> [Task brief]: If a line in the listing contains "Dumnezeu", copy it out whole.

━━ Data for review ━━

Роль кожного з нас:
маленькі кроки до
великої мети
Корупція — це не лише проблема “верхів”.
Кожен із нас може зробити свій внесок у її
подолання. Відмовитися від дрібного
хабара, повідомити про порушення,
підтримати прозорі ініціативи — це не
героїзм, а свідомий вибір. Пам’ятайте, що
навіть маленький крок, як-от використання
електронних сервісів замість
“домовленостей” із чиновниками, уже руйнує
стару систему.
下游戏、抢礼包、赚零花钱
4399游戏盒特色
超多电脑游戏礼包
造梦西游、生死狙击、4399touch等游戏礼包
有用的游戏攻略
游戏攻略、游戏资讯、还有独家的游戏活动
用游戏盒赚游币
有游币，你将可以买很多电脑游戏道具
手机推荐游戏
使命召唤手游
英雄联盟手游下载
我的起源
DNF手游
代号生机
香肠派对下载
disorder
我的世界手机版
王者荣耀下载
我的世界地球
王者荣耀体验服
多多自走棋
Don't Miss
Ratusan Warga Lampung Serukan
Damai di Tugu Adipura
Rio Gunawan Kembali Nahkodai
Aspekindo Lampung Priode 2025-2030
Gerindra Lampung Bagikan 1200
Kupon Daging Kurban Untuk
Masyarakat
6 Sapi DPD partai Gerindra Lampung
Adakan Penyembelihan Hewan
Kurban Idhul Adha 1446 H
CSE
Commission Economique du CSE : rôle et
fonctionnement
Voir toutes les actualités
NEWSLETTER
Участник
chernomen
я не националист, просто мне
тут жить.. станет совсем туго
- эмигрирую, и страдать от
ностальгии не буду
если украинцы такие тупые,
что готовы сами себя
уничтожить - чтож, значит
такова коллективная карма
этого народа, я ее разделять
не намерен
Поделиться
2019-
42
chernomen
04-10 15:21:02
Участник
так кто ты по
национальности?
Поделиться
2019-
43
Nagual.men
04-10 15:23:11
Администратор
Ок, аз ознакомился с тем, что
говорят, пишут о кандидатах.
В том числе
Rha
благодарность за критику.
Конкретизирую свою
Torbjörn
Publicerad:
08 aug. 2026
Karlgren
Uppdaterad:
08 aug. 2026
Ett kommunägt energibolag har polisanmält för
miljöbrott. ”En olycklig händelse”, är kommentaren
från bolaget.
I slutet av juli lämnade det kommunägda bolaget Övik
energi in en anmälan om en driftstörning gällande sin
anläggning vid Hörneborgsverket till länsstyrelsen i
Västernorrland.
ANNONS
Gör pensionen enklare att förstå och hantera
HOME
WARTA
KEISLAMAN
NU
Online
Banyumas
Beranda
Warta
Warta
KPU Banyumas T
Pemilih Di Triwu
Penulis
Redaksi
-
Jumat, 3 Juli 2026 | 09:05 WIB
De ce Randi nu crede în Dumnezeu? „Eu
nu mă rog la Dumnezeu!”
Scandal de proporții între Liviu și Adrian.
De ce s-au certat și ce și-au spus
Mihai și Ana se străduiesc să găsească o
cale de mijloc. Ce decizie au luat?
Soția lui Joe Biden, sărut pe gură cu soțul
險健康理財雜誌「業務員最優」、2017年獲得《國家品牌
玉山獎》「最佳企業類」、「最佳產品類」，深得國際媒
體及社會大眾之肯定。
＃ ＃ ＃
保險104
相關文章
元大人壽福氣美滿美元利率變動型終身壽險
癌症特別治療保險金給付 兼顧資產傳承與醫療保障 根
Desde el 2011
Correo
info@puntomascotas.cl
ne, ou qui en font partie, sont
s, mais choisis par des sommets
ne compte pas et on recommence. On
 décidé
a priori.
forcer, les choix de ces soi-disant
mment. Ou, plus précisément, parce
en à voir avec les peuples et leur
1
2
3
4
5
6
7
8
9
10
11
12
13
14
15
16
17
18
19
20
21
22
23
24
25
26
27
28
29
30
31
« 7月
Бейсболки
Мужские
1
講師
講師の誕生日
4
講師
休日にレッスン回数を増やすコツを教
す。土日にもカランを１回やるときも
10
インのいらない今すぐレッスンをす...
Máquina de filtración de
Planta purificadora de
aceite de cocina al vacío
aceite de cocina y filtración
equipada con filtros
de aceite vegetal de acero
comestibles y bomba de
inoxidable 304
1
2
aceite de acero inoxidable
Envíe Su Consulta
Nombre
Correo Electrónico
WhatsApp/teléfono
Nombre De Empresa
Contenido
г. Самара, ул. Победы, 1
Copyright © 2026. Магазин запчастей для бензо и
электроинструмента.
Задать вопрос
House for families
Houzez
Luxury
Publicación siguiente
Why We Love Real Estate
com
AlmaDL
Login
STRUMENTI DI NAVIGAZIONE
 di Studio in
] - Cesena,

━━━

> [Solution for this problem]:
De ce Randi nu crede în Dumnezeu? „Eu
nu mă rog la Dumnezeu!”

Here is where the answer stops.